指示 1 – ユダヤ人出国についての文章にある「ケドミー氏は、KGB(ソ連国家保安委員会)に何度も逮捕された後、1969年にイスラエルに向けた出国が認められた。」という一文を英語に訳してください。
指示 2 – ユダヤ人出国についての文章のうち、「ソ連で、「ナティーブ」と連携」で始まり「見通しについて、こう述べた。」で終わる部分を、「ウクライナ戦争」を「ウクライナ紛争」に入れ替えて書き直してください。
指示 3 – ユダヤ人出国についての文章の、最後の文のあとに来る部分を書き進めてください。

提示された文章 –

------------------------------------------------

ユダヤ人には、学者、技師、作家などが多かったので、ソ連政府はユダヤ人のイスラエルに向けての出国をほとんど認めなかった。そこでイスラエルは「ナティーブ」(ヘブライ語で“道”の意味)という秘密組織を作って、ソ連から秘密裏にユダヤ人が出国することを支援するとともに、欧米でユダヤ人出国問題を政治問題化するように画策した。
ソ連で、「ナティーブ」と連携してユダヤ人の出国問題に取り組んだのが、アンドレイ・サハロフ博士、ナタン・シャランスキー氏(後にイスラエルの政治家)とヨッシャ(ヤコブ)・ケドミー氏らだった。ケドミー氏は、KGB(ソ連国家保安委員会)に何度も逮捕された後、1969年にイスラエルに向けた出国が認められた。イスラエルでケドミー氏は「ナティーブ」に勤務し、92~99年には長官を務めた。外交官時代、筆者もケドミー氏と親しくし、ロシアに関する貴重な情報を得た。ケドミー氏は、2014年のマイダン革命以降、ウクライナにネオナチ勢力が台頭していると警鐘を鳴らし、ウクライナ東部でのロシア系住民へのウクライナ政府の弾圧政策を批判した。ロシアのウクライナ侵攻についてもやむを得ないという立場をとっている。
国営「ロシア・テレビ」の政治討論番組「ウラジーミル・ソロビヨフとの夕べ」は、ロシア世論に無視できない影響を与えている。2日未明のこの放送でケドミー氏がウクライナ戦争の見通しについて、こう述べた。

------------------------------------------------

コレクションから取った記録
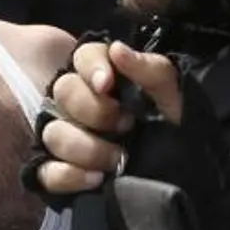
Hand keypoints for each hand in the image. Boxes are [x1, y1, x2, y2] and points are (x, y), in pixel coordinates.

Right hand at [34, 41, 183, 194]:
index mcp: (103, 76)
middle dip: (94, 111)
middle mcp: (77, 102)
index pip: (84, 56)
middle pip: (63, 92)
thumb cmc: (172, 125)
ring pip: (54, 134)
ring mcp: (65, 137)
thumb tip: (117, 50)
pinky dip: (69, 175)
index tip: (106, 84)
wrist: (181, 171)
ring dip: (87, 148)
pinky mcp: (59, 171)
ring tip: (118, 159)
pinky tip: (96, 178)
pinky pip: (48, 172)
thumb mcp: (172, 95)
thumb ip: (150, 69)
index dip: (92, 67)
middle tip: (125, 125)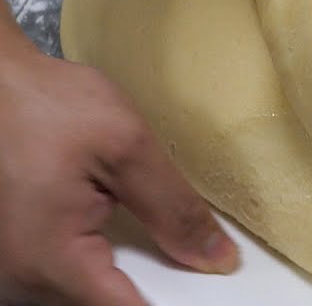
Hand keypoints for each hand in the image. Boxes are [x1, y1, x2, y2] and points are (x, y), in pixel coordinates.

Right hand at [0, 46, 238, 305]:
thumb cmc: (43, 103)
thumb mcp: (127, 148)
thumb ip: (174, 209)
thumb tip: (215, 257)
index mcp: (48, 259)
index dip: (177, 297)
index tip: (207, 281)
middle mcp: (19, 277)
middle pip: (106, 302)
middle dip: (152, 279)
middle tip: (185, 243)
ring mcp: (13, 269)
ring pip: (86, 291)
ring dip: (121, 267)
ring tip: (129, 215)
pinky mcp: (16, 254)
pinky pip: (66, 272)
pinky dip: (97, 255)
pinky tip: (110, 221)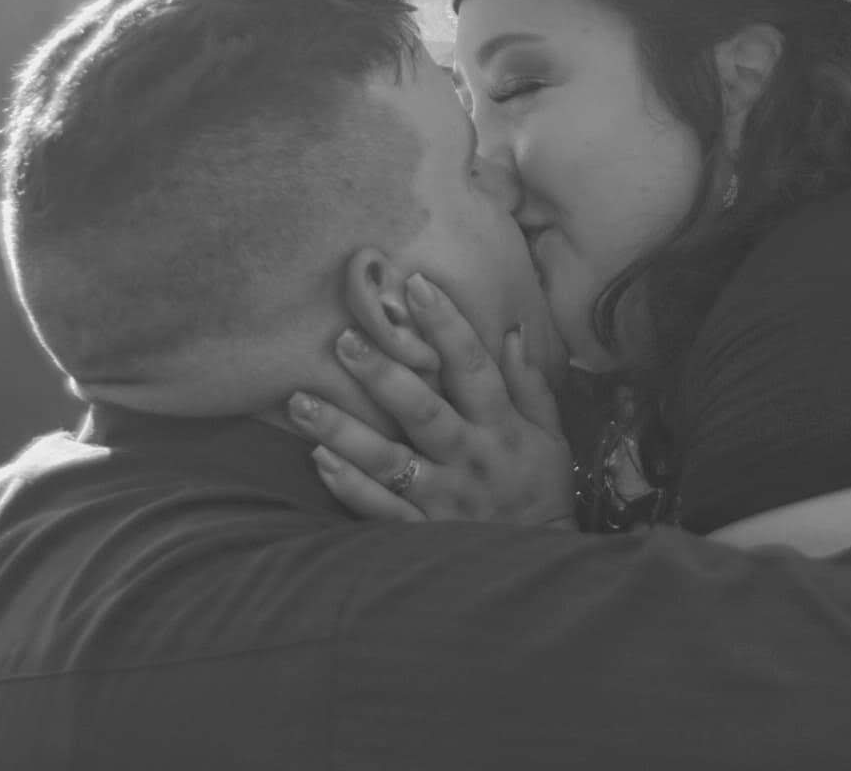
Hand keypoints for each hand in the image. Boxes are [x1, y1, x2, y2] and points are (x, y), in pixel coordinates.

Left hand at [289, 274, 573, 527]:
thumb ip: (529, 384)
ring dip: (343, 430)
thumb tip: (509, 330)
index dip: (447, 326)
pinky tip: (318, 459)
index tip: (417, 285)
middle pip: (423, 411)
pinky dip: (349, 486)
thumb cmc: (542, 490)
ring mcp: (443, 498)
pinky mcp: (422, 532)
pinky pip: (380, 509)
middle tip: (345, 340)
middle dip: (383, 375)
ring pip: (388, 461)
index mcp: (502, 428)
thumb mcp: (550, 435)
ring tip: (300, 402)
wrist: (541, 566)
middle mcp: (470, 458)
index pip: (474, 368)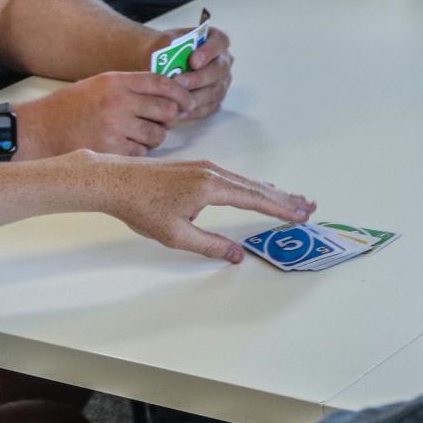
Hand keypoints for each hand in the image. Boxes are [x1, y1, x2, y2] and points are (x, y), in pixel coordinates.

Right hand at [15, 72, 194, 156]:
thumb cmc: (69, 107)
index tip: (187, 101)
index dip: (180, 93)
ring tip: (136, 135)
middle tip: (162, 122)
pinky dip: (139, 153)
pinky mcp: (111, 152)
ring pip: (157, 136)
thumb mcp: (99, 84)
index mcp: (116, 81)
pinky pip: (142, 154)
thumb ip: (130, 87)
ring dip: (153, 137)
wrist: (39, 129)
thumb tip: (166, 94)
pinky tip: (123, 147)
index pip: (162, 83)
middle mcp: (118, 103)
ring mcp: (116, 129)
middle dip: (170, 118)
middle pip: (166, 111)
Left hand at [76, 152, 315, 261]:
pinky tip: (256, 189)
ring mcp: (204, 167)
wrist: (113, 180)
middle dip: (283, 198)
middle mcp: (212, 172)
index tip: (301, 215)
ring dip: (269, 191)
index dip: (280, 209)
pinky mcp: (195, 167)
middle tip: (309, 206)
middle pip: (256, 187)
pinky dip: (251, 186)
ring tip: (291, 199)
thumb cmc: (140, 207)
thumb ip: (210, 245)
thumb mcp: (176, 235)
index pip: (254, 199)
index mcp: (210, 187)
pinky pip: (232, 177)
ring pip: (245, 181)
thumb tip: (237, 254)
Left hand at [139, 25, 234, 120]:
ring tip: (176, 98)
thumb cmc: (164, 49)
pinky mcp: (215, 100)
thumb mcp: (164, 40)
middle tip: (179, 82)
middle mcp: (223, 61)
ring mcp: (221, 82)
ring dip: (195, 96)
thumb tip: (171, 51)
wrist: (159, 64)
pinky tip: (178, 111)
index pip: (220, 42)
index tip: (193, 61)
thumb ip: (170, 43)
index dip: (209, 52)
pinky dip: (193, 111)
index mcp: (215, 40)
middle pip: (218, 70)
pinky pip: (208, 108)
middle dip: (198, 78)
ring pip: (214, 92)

------------------------------------------------

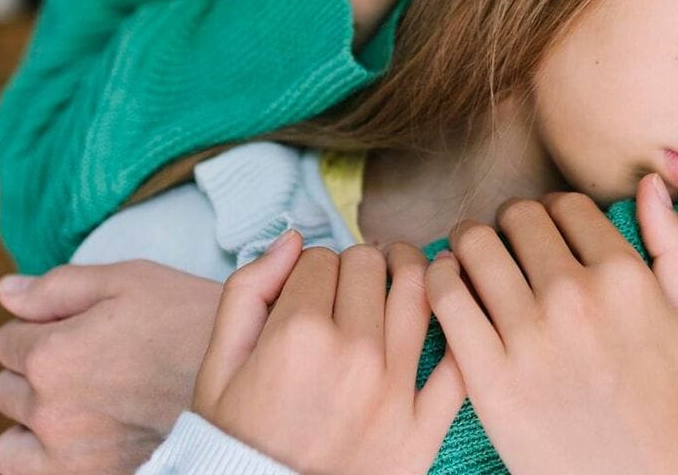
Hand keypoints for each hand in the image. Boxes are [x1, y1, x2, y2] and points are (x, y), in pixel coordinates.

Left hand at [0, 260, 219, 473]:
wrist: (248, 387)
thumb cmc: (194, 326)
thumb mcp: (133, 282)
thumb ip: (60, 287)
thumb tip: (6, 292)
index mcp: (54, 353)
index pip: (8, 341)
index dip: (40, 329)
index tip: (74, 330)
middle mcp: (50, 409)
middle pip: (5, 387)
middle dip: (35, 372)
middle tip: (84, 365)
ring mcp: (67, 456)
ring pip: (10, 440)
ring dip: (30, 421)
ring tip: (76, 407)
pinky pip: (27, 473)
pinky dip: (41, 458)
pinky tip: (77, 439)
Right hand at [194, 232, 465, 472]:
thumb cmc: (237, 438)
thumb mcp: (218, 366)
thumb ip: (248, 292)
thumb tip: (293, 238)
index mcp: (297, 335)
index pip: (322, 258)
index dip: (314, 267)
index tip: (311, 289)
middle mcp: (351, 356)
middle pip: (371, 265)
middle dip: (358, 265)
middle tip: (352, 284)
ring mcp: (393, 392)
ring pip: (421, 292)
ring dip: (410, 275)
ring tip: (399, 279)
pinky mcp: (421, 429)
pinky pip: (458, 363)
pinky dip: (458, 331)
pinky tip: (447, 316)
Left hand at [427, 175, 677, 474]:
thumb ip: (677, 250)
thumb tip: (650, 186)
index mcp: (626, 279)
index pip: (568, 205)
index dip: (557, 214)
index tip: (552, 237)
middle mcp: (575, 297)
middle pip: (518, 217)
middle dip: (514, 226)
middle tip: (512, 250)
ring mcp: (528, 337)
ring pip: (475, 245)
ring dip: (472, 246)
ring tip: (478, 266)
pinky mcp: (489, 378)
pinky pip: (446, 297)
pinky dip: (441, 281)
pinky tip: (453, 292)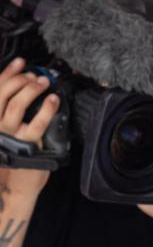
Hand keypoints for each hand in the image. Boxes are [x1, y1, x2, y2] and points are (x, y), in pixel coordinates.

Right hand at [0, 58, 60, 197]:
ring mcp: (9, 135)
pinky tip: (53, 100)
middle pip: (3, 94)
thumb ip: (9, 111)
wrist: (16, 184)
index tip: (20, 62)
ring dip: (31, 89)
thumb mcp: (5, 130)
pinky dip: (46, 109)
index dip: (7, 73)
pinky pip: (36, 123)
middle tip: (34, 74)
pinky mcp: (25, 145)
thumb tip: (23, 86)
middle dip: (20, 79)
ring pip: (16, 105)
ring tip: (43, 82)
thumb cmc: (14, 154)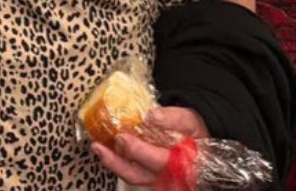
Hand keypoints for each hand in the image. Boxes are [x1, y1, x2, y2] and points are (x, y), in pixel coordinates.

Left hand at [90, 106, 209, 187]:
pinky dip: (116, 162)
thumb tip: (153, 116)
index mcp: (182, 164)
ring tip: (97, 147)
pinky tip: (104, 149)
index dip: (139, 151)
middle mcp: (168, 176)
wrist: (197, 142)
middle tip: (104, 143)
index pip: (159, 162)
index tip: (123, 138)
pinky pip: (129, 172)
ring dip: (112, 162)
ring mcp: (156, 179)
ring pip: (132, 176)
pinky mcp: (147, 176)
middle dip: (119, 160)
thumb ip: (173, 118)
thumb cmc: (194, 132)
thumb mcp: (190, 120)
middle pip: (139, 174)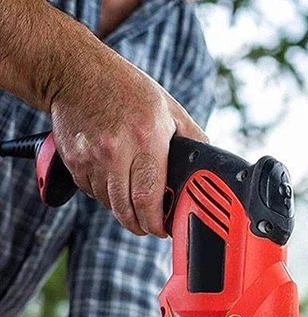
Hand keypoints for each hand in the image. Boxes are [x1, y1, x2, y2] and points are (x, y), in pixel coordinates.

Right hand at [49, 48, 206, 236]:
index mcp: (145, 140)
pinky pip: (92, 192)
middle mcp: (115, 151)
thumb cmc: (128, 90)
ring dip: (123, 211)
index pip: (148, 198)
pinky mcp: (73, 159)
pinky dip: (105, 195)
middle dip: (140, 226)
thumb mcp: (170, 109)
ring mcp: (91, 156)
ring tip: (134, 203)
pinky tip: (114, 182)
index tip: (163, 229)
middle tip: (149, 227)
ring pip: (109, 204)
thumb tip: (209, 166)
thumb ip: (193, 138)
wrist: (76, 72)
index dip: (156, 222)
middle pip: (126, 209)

------------------------------------------------

回答 1 – After being arrested by the KGB (the Soviet Committee for State Security) many times, Mr. Kedmi was allowed to leave for Israel in 1969.

回答 2 –
ソ連で、「ナティーブ」と連携してユダヤ人の出国問題に取り組んだのが、アンドレイ・サハロフ博士、ナタン・シャランスキー氏(後にイスラエルの政治家)とヨッシャ(ヤコブ)・ケドミー氏らだった。ケドミー氏は、KGB(ソ連国家保安委員会)に何度も逮捕された後、1969年にイスラエルに向けた出国が認められた。イスラエルでケドミー氏は「ナティーブ」に勤務し、92~99年には長官を務めた。外交官時代、筆者もケドミー氏と親しくし、ロシアに関する貴重な情報を得た。ケドミー氏は、2014年のマイダン革命以降、ウクライナにネオナチ勢力が台頭していると警鐘を鳴らし、ウクライナ東部でのロシア系住民へのウクライナ政府の弾圧政策を批判した。ロシアのウクライナ侵攻についてもやむを得ないという立場をとっている。
国営「ロシア・テレビ」の政治討論番組「ウラジーミル・ソロビヨフとの夕べ」は、ロシア世論に無視できない影響を与えている。2日未明のこの放送でケドミー氏がウクライナ紛争の見通しについて、こう述べた。

回答 3 –
<NATOはロシアとの戦闘を死ぬほど恐れている。同時にNATOは自分たちが負けるとは思っていない。西側がNATOにウクライナを加えることはない。それがロシアとの戦争行動につながると理解しているからだ。
2つの命題「西側はウクライナで勝利しなくてはならない」「ロシアはウクライナで勝利しなくてはならない」を比較してみよう。どのような違いがあるだろうか? ロシアは勝利する可能性があるが、ウクライナが勝利する可能性はない。このことを西側は信じようとしない。西側は一度も勝利しないということを考えたことがない。いつそれについて考え始めるであろうか。ベトナム戦争の例に則して考えてみよう。毎週、額を机に叩きつけられて、頭蓋が床に叩きつけられ、骨が折れる音が聞こえるようになったときである」>
ウクライナの反転攻勢を徹底的に撃退しない限り、停戦の基盤はできないとケドミー氏は考えているようだ。